Background: Aldosterone has long been known to control water and electrolyte balance by acting on mineralocorticoid receptors in kidney. However, recent studies identified these classic receptors also in the vascular system. Indeed, aldosterone alters structure and function of human endothelium. We applied nanotechniques to detect these changes.
Methods: Experiments were performed in cultured monolayers of human umbilical vein endothelial cells (HUVECs). Ten nanomoles per liter aldosterone or solvent (control) was added to the culture medium for 72 hours. Atomic force microscopy (AFM) was used as a nanotool that physically interacts with the cell surface. In the monolayer we measured cell volume, apical cell surface, and cell stiffness.
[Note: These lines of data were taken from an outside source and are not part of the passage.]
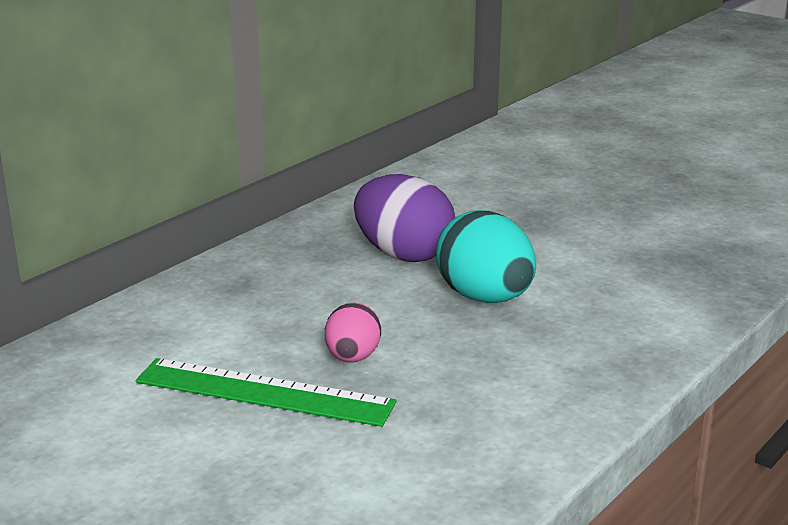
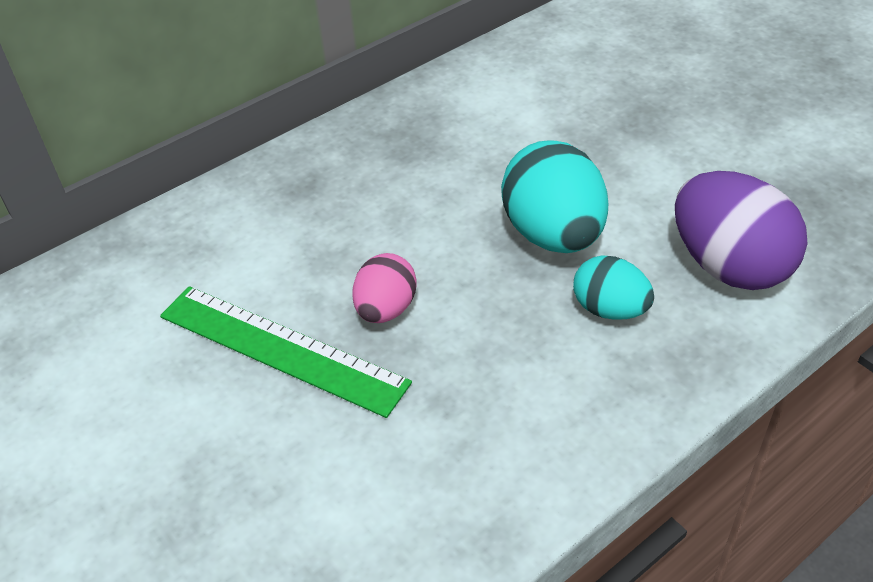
camera: 15 degrees right, 20 degrees up
(403, 255) = (485, 159): purple egg -> purple egg (729, 266)
(553, 340) = (610, 309): none -> turquoise egg

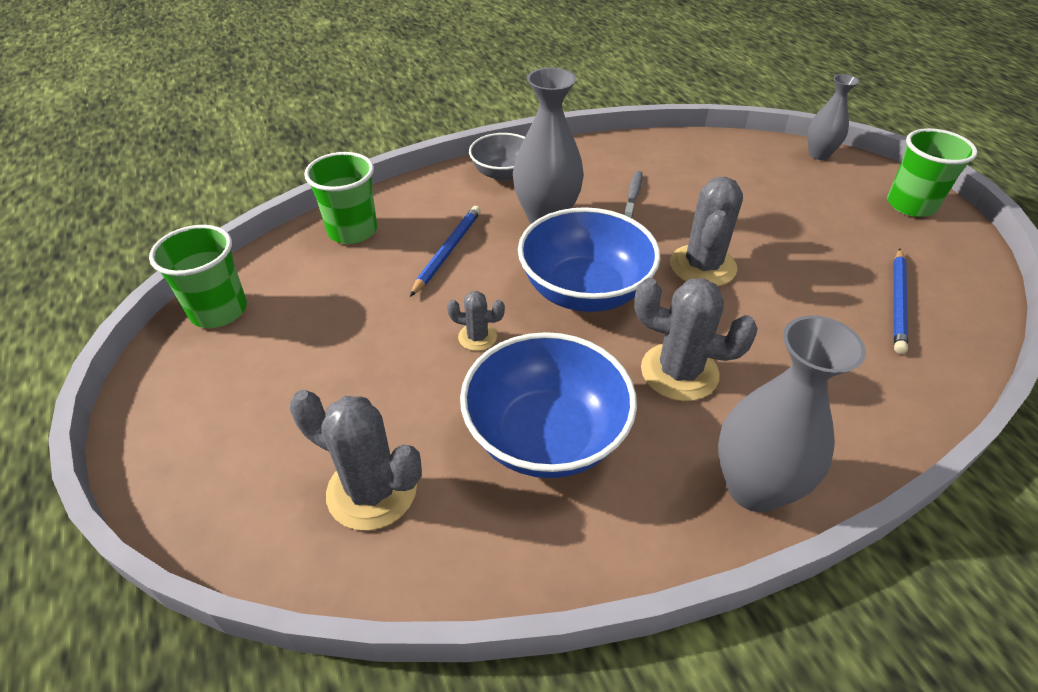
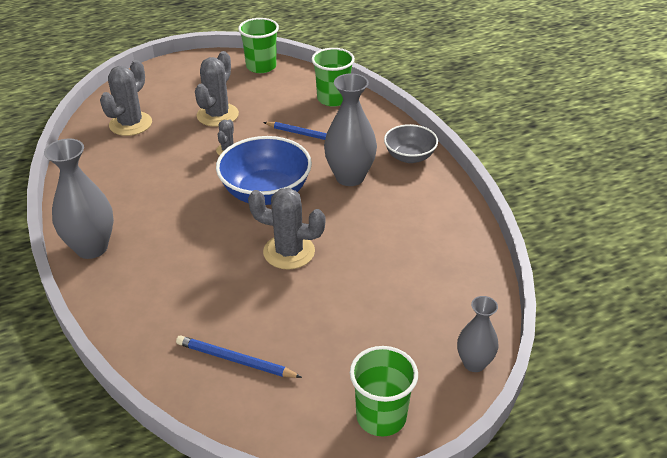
camera: 90 degrees right, 5 degrees down
(546, 435) = (148, 175): blue bowl -> none
(633, 195) = (383, 223): grey toothbrush -> none
(679, 372) = (183, 228): grey cactus -> grey cactus (217, 115)

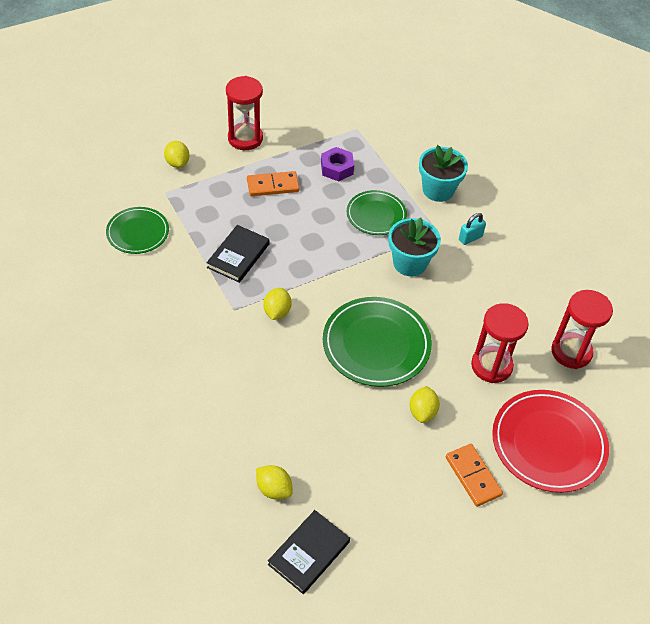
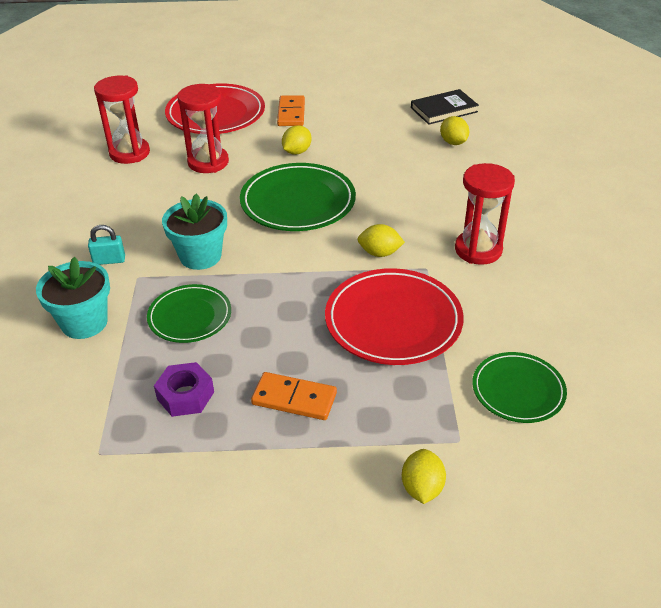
camera: 150 degrees left, 10 degrees down
(238, 256) = (393, 321): black book -> red plate
(245, 138) = (287, 498): red hourglass -> red hourglass (478, 250)
(277, 312) = (379, 253): yellow lemon -> yellow lemon turned 60 degrees clockwise

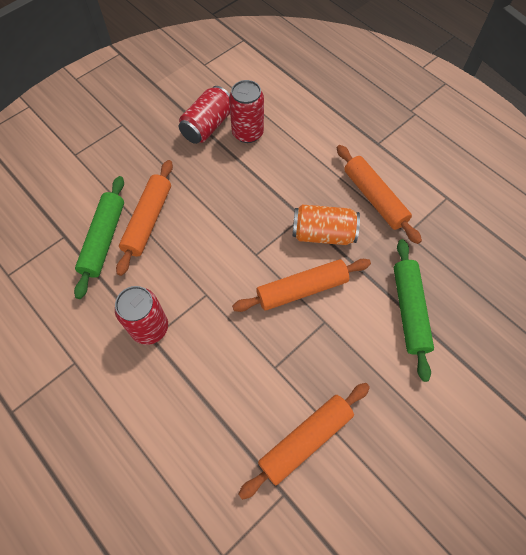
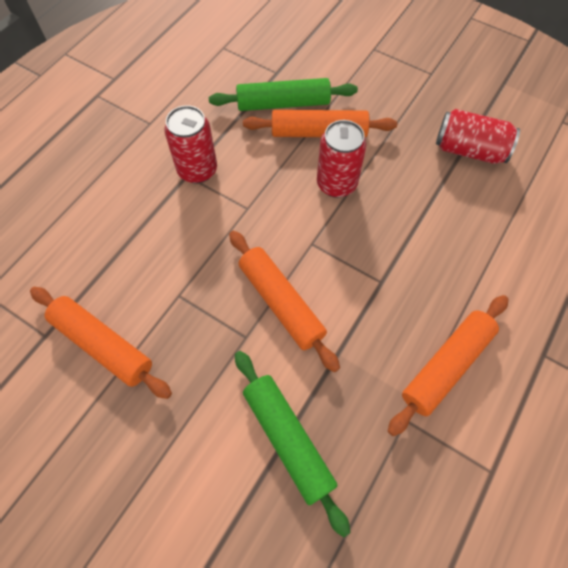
camera: 75 degrees right, 0 degrees up
(247, 133) = (480, 193): red can -> red can (336, 184)
(323, 234) = (366, 311): orange can -> none
(409, 310) = (288, 439): green rolling pin -> green rolling pin turned 75 degrees clockwise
Results: Volume, apical surface area, and stiffness of individual cells increased in response to aldosterone by 18% (P < 0.05), 64% (P < 0.001), and 78% (P < 0.01), respectively. Imaging of the cell-to-cell contacts disclosed gaps in response to aldosterone. Furthermore, underneath the monolayer we detected an aldosterone-induced increase of protein deposition by 58% (P < 0.001).
Conclusion: Aldosterone remodels human endothelium in vitro. Cells increase in size and stiffness. Protein leakage through intercellular gaps could be caused by the increased apical membrane tension. The increase in cell rigidity could trigger endothelial dysfunction observed in hyperaldosteronism.